No me digáis por qué, pero durante todo el tiempo no he parado de imaginar Tanna (2015) como una preciosa película de animación. Por su narrativa, sus mensajes y sobre todo por la potencia de sus imágenes: idílicas, exuberantes y exóticas; potentes y sobrecogedoras en multitud de ocasiones. Y también por ese halo de cuento o fábula que se respira a lo largo de toda la película, acrecentado por su envolvente banda sonora, obra de Antony Partos, de la que afortunadamente no se abusa. Las localizaciones y la fuerza de los personajes hacen realmente innecesarias excesivas añadiduras.
Nos adentramos en el pueblo indígena Tanna, situado en la república de Vanuatu, un pequeño país de la Polinesia del Pacífico y en una historia de amor prohibido: una joven (Marie Wawa), enamorada del nieto del jefe de la tribu (Mungaun Dain), se ve obligada a contraer matrimonio con otro hombre, por causas aparentemente ancestrales e inamovibles.
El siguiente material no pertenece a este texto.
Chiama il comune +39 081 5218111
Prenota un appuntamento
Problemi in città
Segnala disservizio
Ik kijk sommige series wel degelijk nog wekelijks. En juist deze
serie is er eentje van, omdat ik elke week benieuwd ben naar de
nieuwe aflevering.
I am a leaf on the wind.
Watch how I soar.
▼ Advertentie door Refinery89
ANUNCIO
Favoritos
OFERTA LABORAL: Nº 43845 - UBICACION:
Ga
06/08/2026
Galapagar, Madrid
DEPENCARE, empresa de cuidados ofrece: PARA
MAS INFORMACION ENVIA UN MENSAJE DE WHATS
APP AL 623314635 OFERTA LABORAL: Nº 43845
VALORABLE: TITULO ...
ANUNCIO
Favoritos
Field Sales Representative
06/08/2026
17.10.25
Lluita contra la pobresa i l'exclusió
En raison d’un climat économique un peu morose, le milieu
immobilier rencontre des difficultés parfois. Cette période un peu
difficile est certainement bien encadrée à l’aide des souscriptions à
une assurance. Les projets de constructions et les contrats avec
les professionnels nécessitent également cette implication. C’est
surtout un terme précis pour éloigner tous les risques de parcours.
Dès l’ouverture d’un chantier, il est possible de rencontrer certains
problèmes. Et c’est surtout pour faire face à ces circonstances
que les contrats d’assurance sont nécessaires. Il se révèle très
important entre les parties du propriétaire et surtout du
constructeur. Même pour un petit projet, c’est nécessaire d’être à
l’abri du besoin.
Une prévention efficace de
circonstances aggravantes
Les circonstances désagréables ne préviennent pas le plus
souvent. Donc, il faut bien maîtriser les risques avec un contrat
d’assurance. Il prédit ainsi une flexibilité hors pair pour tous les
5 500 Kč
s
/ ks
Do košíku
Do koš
Y bien es cierto que Tanna es, por encima de todo, una historia de amor, un drama romántico en toda regla, pero también reflexiona sobre el poder de las tradiciones, a menudo tan injustas, y sobre la inutilidad de la venganza. Y lo hace a través de parajes en los que uno siente sumergirse dentro de ese universo que nos queda tan lejano. Sin duda, la veracidad también se consigue porque está interpretada por miembros reales de la tribu Yakel. Imposible no enamorarse de la perspicacia y rebeldía de Selin (Marceline Rofit), la hermana pequeña de la protagonista.
Dirigida por Bentley Dean y Martin Butler, este bello cuento basado en hechos reales sobre los profundos dramas que pueden producirse en el paraíso, fue nominado para la categoría de Mejor película en los premios Oscar (2016), toda una proeza teniendo en cuenta que ninguno de los actores del reparto había estado jamás frente a una cámara. Probablemente, de ahí radique su fuerza y autenticidad.
Lo mejor: su belleza visual y el universo en el que consigue adentrarnos.
Lo peor: su halo de cuento hace que pueda perder crudeza e incluso realismo en algunos momentos.